Я – не стерва, я – совершенство. Идеал.
С этой мыслью и гуляла. По территории, догуляв до прикрытых ворот, свернула на другую дорожку, которая сначала шла вдоль забора, а потом вильнула в заросли малинника, неухоженного, разросшегося, растянувшегося по земле плетьми молодых веток. Малинник щетинился колючками и цветами, привлекая внимание гудящих пчел, и лезть в него как-то расхотелось, поэтому я и вернулась домой, правда, сразу же пожалела. В тишине и сумраке, который якобы должен был оказывать благое воздействие на мою нервную систему, в голову лезли совершенно не благостные мысли. К примеру, хотелось бы знать, где сейчас бродит Жуков. Без него скучно, да и, вспоминая вчерашний эпизод, беспокоилась я: пусть и случайный знакомый, пусть ничего нас и не связывает, но все же… Еще стоило признаться себе – ревную. Да, именно ревную к рыжей-веселой-легкой-молодой Танечке. К хвостикам, пластиковым браслетикам, зеленым глазам и наивному взгляду…

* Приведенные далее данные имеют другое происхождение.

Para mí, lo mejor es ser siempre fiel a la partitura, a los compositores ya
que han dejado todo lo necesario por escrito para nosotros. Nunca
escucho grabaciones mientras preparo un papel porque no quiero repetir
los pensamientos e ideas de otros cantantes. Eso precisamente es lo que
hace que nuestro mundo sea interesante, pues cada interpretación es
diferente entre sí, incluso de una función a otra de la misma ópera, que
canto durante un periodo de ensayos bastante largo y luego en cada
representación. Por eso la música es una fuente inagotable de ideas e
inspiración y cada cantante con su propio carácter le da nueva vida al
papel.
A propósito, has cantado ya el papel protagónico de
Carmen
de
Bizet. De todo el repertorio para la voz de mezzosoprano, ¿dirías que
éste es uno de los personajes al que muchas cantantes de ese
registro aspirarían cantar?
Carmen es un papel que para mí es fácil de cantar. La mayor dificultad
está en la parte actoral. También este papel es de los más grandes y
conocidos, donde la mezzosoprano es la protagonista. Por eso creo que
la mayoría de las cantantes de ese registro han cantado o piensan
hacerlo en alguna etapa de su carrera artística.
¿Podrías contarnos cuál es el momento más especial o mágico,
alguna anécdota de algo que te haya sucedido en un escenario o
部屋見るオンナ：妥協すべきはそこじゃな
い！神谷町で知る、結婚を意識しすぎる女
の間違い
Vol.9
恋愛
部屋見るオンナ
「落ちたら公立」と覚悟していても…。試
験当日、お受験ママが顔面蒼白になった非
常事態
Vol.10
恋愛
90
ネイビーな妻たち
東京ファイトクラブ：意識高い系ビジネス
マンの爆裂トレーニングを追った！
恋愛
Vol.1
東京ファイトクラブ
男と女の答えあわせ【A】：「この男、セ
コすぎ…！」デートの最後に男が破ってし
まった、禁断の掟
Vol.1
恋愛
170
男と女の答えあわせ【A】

За обедом Жуков не появился, хотя я, проклиная себя за слабость, честно отсидела в столовой полтора часа, расковыривая на крошки котлету, потом булку, потом снова котлету… лепестки подвядших бархатцев и случайно затесавшуюся в букет ромашку. И рыжей за обедом не было. Это совпадение, быть может, совершенно случайное, вызвало приступ глухой злости.
Я тут жду, а он… а они гуляют где-то.
К жуковскому домику я отправилась просто так, убеждая себя, что всего-навсего хочу убедиться, что он здоров. Глупейшая отговорка, и потому стыдно. Отчего-то заодно и Варька вспомнилась с ее благоверным. Господи, кажется, я начинаю ее понимать, и от этого совсем муторно. А Варьке позвонить надо бы, сегодня же вечером или завтра, но обязательно. Единственная подруга как-никак.
Вот и дом. Поднявшись по ступенькам, я постучала в дверь, потом еще раз – звук вышел глухим и, как почудилось, неслышным внутри. Кнопка звонка тут не предусмотрена, конечно, постояльцам нужен покой.
Я обошла вокруг домика, по широкой кайме цементной отмостки. Первое окно было забрано ставнями, второе тоже, а вот третье, выходящее на стену, приоткрыто. Стекла блестели на солнце, полупрозрачный тюль выглядывал наружу, а внутри комнаты… Первым моим желанием было постучать, привлечь внимание, но потом благородный порыв угас, слишком уж странно было происходящее.